Parte desse poder reside, justamente, na capacidade de ser ignorado como tal e reconhecido como capital simbólico legitimamente instituído, e de transformar as relações de comunicação em relações dissimuladas de força. Daí resulta que a importância dos discursos não se restringe à representação do real, mas reside em sua eficácia para gerir processos e agenciamentos políticos, identitários e de legitimação destinados a produzir e reproduzir os sentidos necessários para a manutenção do consenso em torno de uma determinada ordem social.

Nessa perspectiva, a articulação dos discursos midiáticos com as forças hegemônicas possibilita a legitimação e a validação de sua visão de mundo particular, naturalizando-a, tornando-a imperceptível à medida que tenta promover a exclusão ou a condenar a uma invisibilidade os sentidos divergentes, o que leva à uma “interiorização muda da desigualdade” e ao que Bourdieu3(1999:7) chama de violência simbólica, descrevendo-a como uma

violência suave, insensível, invisível a suas próprias vítimas, que se exerce essencialmente pelas vias puramente simbólicas da comunicação e do conhecimento, ou mais precisamente, do desconhecimento, do reconhecimento ou, em última instância, do sentimento.

Uma das tarefas da crítica cultural e, sobretudo, da crítica midiática tem sido a de identificar e compreender o funcionamento e as dinâmicas dos processos comunicativos e sua participação na construção de visões de mundo - suas bem elaboradas articulações de informações, as escolhas apontadas como possíveis e desejáveis, a ênfase em determinados assuntos e a omissão de outros, a escolha de temas e ângulos em que serão mostrados atuam na atribuição de sentido às coisas do mundo e às relações sociais.

É na esfera da produção simbólica que se situam os embates pela sedimentação dos significados sociais e essa percepção leva à assunção da existência, no campo das práticas discursivas, da luta pela sua fixação, pois, além das falas oficiais, hegemônicas, existem espaços sociais e culturais independentes que permitem a articulação e a circulação de discursos dissidentes, emergentes ou apenas expressões de singularidades e de diversidade cultural.

Desse ponto de partida é possível pensar a produção cultural e simbólica tanto como reprodução – a partir do momento em que as falas individuais repetem fórmulas consensuais ou refletem o ideário hegemônico – como também possibilidade teórica para o surgimento de práticas discordantes ou contestadoras, que podem transformar os significados periféricos ou inaceitáveis em legítimos e incorporá-los à formação discursiva, desde que esses discursos circulem socialmente e possam ser, de alguma forma, legitimados por meio da aceitação de setores significativos da população.

Eni Orlandi4 (1996:162), autora que desenvolve importantes trabalhos na área da análise do discurso, afirma que

O sentido que se sedimenta é aquele que, dadas certas condições, ganha estatuto de dominante.

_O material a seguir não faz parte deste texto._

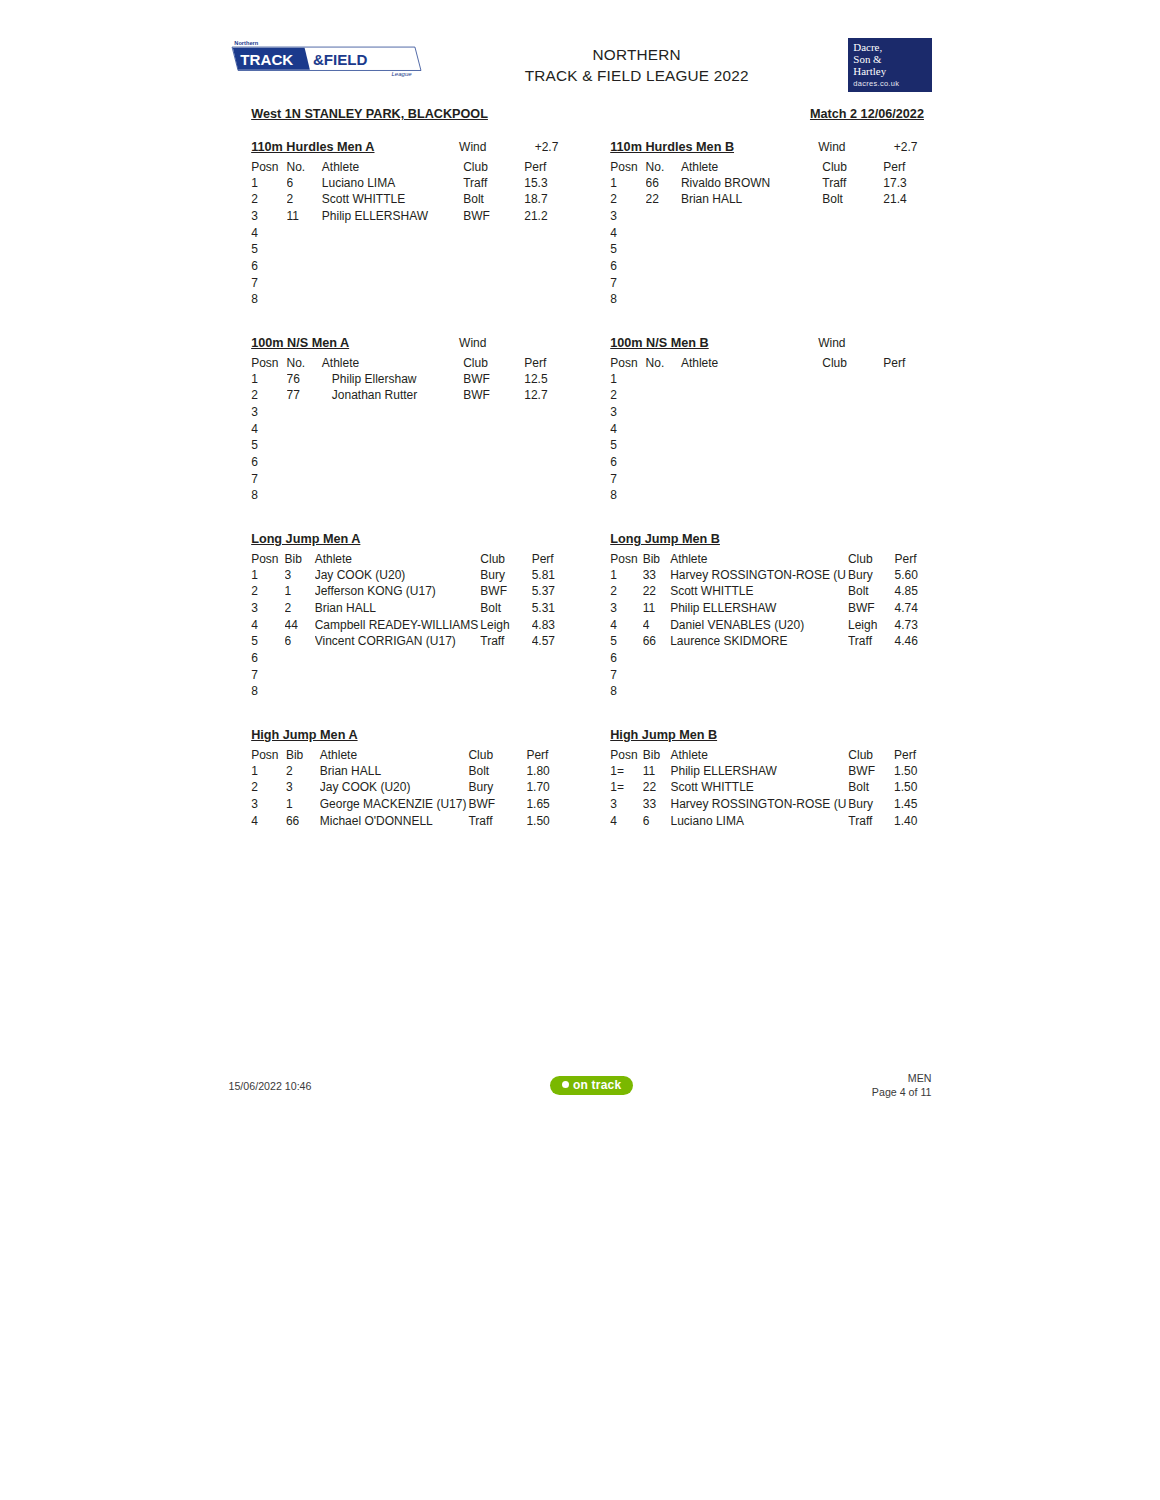Northern TRACK &FIELD League
NORTHERN
TRACK & FIELD LEAGUE 2022
Dacre,
Son &
Hartley
dacres.co.uk
West 1N STANLEY PARK, BLACKPOOL Match 2 12/06/2022
110m Hurdles Men A
Wind+2.7
| Posn | No. | Athlete | Club | Perf |
| --- | --- | --- | --- | --- |
| 1 | 6 | Luciano LIMA | Traff | 15.3 |
| 2 | 2 | Scott WHITTLE | Bolt | 18.7 |
| 3 | 11 | Philip ELLERSHAW | BWF | 21.2 |
| 4 | | | | |
| 5 | | | | |
| 6 | | | | |
| 7 | | | | |
| 8 | | | | |
110m Hurdles Men B
Wind+2.7
| Posn | No. | Athlete | Club | Perf |
| --- | --- | --- | --- | --- |
| 1 | 66 | Rivaldo BROWN | Traff | 17.3 |
| 2 | 22 | Brian HALL | Bolt | 21.4 |
| 3 | | | | |
| 4 | | | | |
| 5 | | | | |
| 6 | | | | |
| 7 | | | | |
| 8 | | | | |
100m N/S Men A
Wind
| Posn | No. | Athlete | Club | Perf |
| --- | --- | --- | --- | --- |
| 1 | 76 | Philip Ellershaw | BWF | 12.5 |
| 2 | 77 | Jonathan Rutter | BWF | 12.7 |
| 3 | | | | |
| 4 | | | | |
| 5 | | | | |
| 6 | | | | |
| 7 | | | | |
| 8 | | | | |
100m N/S Men B
Wind
| Posn | No. | Athlete | Club | Perf |
| --- | --- | --- | --- | --- |
| 1 | | | | |
| 2 | | | | |
| 3 | | | | |
| 4 | | | | |
| 5 | | | | |
| 6 | | | | |
| 7 | | | | |
| 8 | | | | |
Long Jump Men A
| Posn | Bib | Athlete | Club | Perf |
| --- | --- | --- | --- | --- |
| 1 | 3 | Jay COOK (U20) | Bury | 5.81 |
| 2 | 1 | Jefferson KONG (U17) | BWF | 5.37 |
| 3 | 2 | Brian HALL | Bolt | 5.31 |
| 4 | 44 | Campbell READEY-WILLIAMS | Leigh | 4.83 |
| 5 | 6 | Vincent CORRIGAN (U17) | Traff | 4.57 |
| 6 | | | | |
| 7 | | | | |
| 8 | | | | |
Long Jump Men B
| Posn | Bib | Athlete | Club | Perf |
| --- | --- | --- | --- | --- |
| 1 | 33 | Harvey ROSSINGTON-ROSE (U | Bury | 5.60 |
| 2 | 22 | Scott WHITTLE | Bolt | 4.85 |
| 3 | 11 | Philip ELLERSHAW | BWF | 4.74 |
| 4 | 4 | Daniel VENABLES (U20) | Leigh | 4.73 |
| 5 | 66 | Laurence SKIDMORE | Traff | 4.46 |
| 6 | | | | |
| 7 | | | | |
| 8 | | | | |
High Jump Men A
| Posn | Bib | Athlete | Club | Perf |
| --- | --- | --- | --- | --- |
| 1 | 2 | Brian HALL | Bolt | 1.80 |
| 2 | 3 | Jay COOK (U20) | Bury | 1.70 |
| 3 | 1 | George MACKENZIE (U17) | BWF | 1.65 |
| 4 | 66 | Michael O'DONNELL | Traff | 1.50 |
High Jump Men B
| Posn | Bib | Athlete | Club | Perf |
| --- | --- | --- | --- | --- |
| 1= | 11 | Philip ELLERSHAW | BWF | 1.50 |
| 1= | 22 | Scott WHITTLE | Bolt | 1.50 |
| 3 | 33 | Harvey ROSSINGTON-ROSE (U | Bury | 1.45 |
| 4 | 6 | Luciano LIMA | Traff | 1.40 |
15/06/2022 10:46
on track
MEN
Page 4 of 11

A institucionalização de um sentido dominante sedimentado lhe atribui o prestígio de legitimidade e este se fixa, então como centro: o sentido oficial (literal).

Enfim, a atuação dos meios de comunicação nas sociedades é vista aqui como elemento importante na construção da realidade social, em especial dos conteúdos simbólicos dessa realidade e da imagem que a sociedade e os diferentes grupos sociais fazem de si mesmos e dos outros. Eles apresentam e difundem idéias, imagens e representações de uma visão de mundo que indica as maneiras adequadas de comportar, de viver, a noção do correto e do impróprio, as expectativas que se pode ter, a diferença entre o possível e o utópico, enfim, atuam, ao lado de outras instâncias, como construtores das subjetividades. A forma como se é mostrado na mídia, assim como a invisibilidade midiática, é indicador relevante para a compreensão do modo como a sociedade retrata, reconhece ou ignora seus diferentes membros e grupos. Essa política de visibilidade tem a capacidade de atribuir aos diferentes atores sociais, individuais ou coletivos, valores simbólicos e relevância social que lhes outorgam reconhecimento e legitimidade. Da mesma forma, as políticas de visibilidade são, simultaneamente, políticas de invisibilidade, à medida que os modos de produção, distribuição e circulação de produtos audiovisuais dirigem e educam os olhares para que as escolhas pessoais recaiam sobre determinados tipos de produto, aqueles que fornecem as diretrizes para as identificações e referências, excluindo os demais.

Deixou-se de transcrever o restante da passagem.